Denene Crain wasn't doing well one year ago after waking up and getting dressed with a pounding headache.
Denene Crain, patient, "I was almost ready and my vision was off."
Anson Crain, Denene's husband, "given her and her tolerant (sic) for pain, I knew she had to go to the hospital at that time."
Dr. Henderson, "patient comes in, we arrange a very rapid CT Scan of the head to see if we can see a stroke or hemorrhage. While we are getting that scan done, a neurologist at Mission is contacted, beams in on the robot and is basically waiting when the patient returns from the CT Scan."
What did they find in Denene Crain? "That I had a blood clot in the brain that had caused a stroke."
Instantly, neurologist Reid Taylor on the other end of the robot knew Denene should not receive clot-busting medication because she's on blood thinner. Many times, though, patients do receive orders from the specialist.
Dr.
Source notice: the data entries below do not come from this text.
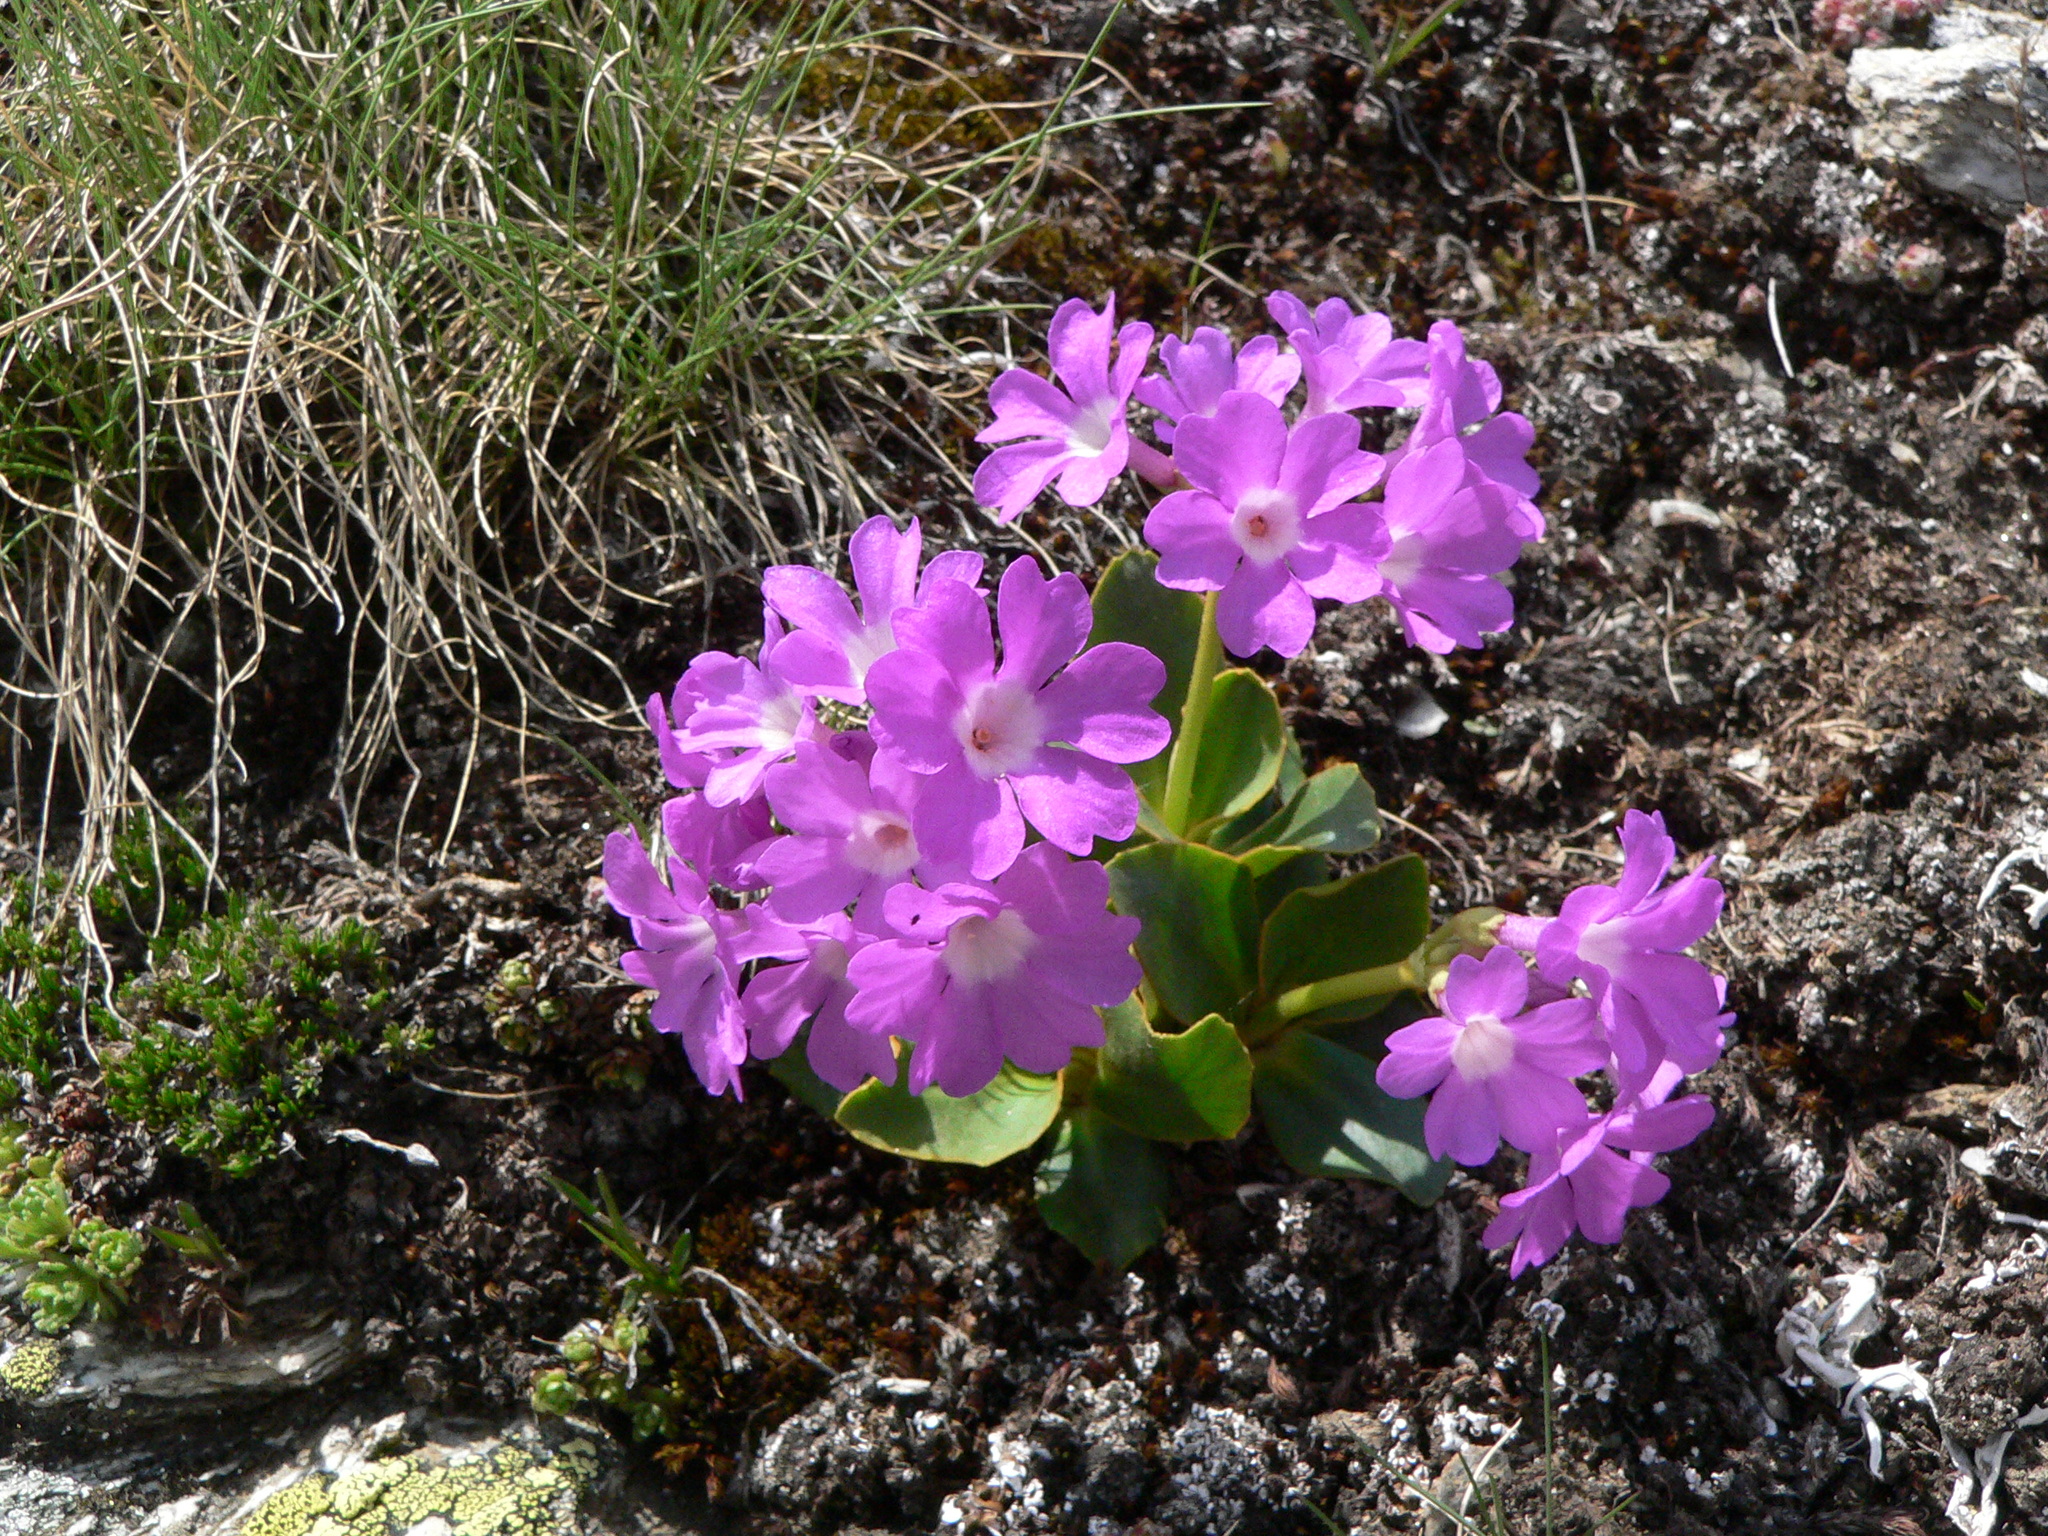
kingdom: Plantae
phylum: Tracheophyta
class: Magnoliopsida
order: Ericales
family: Primulaceae
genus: Primula
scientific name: Primula pedemontana
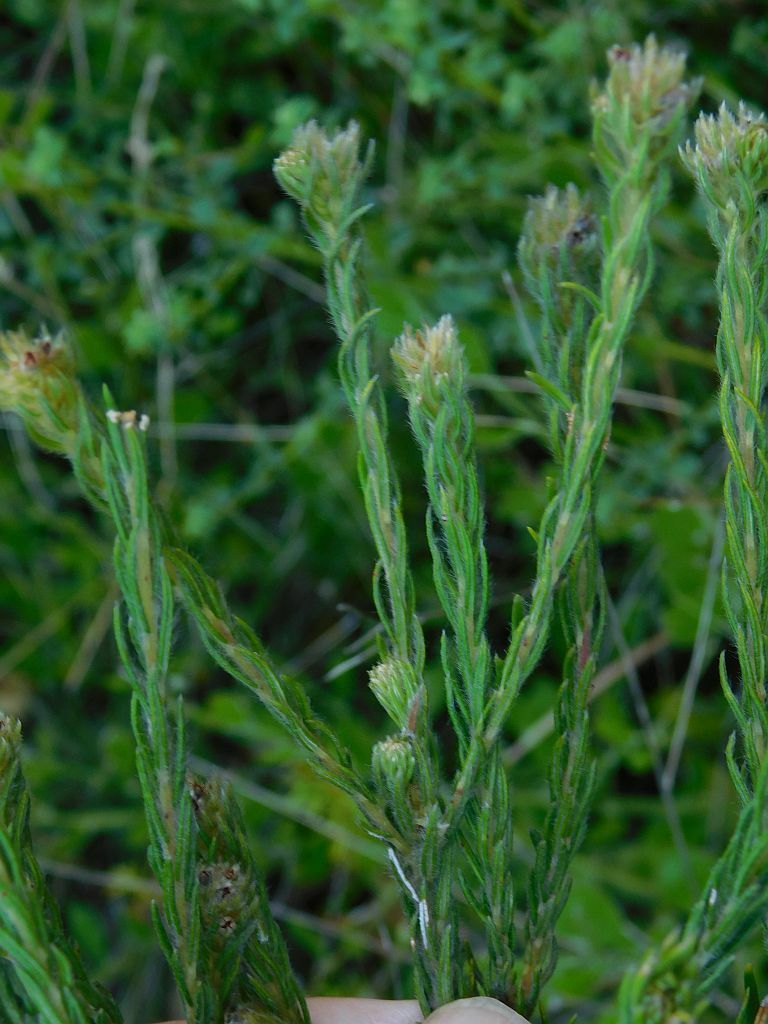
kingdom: Plantae
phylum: Tracheophyta
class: Magnoliopsida
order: Rosales
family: Rhamnaceae
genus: Phylica
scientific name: Phylica excelsa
Henderson, "the medicine is started here, then they are transferred to Mission Hospital in Asheville."
Dr. Reid Taylor, Mission neurologist, "the preliminary indication is that we are using emergency stroke therapy better."
Resulting in quicker treatment for patients with better recovery and less lingering paralysis.
Some 60 stroke patients at McDowell Hospital have taken part in tele-medicine and about 20 of them received clot-busting medication.